Had there been a defect with the locking mechanism, when inserting the lock striker during our investigation, one would have expected the striker to have not located in the lock mechanism correctly. The mechanism has not been operated since the bonnet opened whilst driving, as the damaged sustained to the bonnet prevented the bonnet from being closed in the shut position
A few points on this last "conclusion" note (quoted from the Engineer's report after the inspection on my vehicle):
Point 1: So they contribute the fact that there was is no evidence of an issue of design/manufacturing, so this alone implies it was the closure of the bonnet at fault.
Point 2: Bonnet not fully closed.
- They couldn't and haven't commented on why both the main and safety catch did not function?
- There was no comment as to whether corrosion was due to lack of maintenance.
- Corrosion on a safety catch is of a concern - esp since the last major service was just 5-6 mths prior to the incident, and more importantly, the car was less than 3 years old.
Point 3: Defect would have meant the lock striker wouldn't engage correctly
- So this mean both catches weren't engaged (bonnet just resting - bonnet ajar), or just on safety only...I guess they need to elaborate what they mean on this point.
- Possibility then that the bonnet was closed (flush), but the catches didn't engaged fully?
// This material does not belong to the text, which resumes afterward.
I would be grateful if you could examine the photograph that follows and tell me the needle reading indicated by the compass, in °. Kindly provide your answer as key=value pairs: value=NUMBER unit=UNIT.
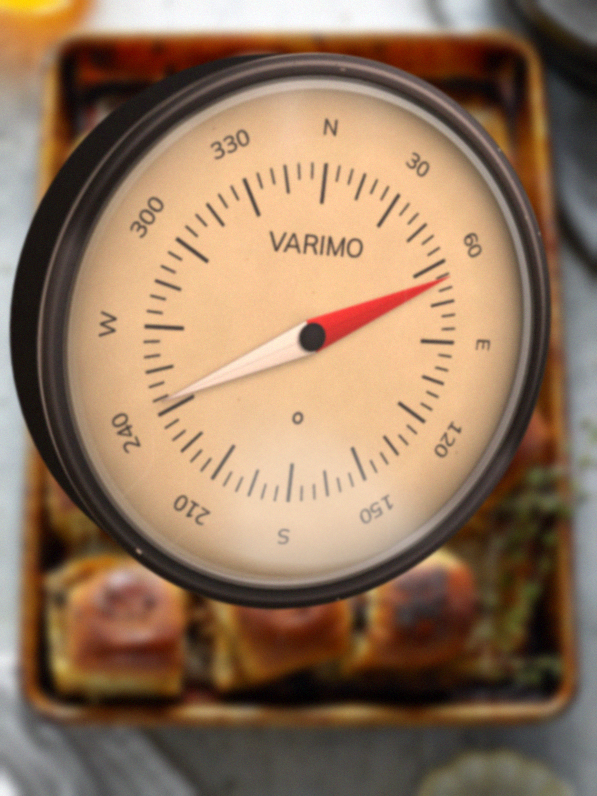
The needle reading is value=65 unit=°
This comment also fits this statement, and could confirm why having checked the closure of the bonnet (in accordance to manual, blah blah blah), it seemed secure, when tugged.
Point 4: Mechanism not operated since the bonnet suffered damage
- Assuming lock stiker is the main catch pin?
- But there no evidence that the lock striker DID engage correctly either, so the report didn't actually prove or disprove that the main catch was engaged correctly or not!
- Possibility that the catch (stiker) was engaged, but not fully/correctly, meaning it could have released itself without damaging the striker pin.
- This meant that there could not be a re-construction of the actual status prior to the incident.
- Again, doesn't prove nor disprove that the bonnet catches didn't release themselves without damaging the catch mechanism.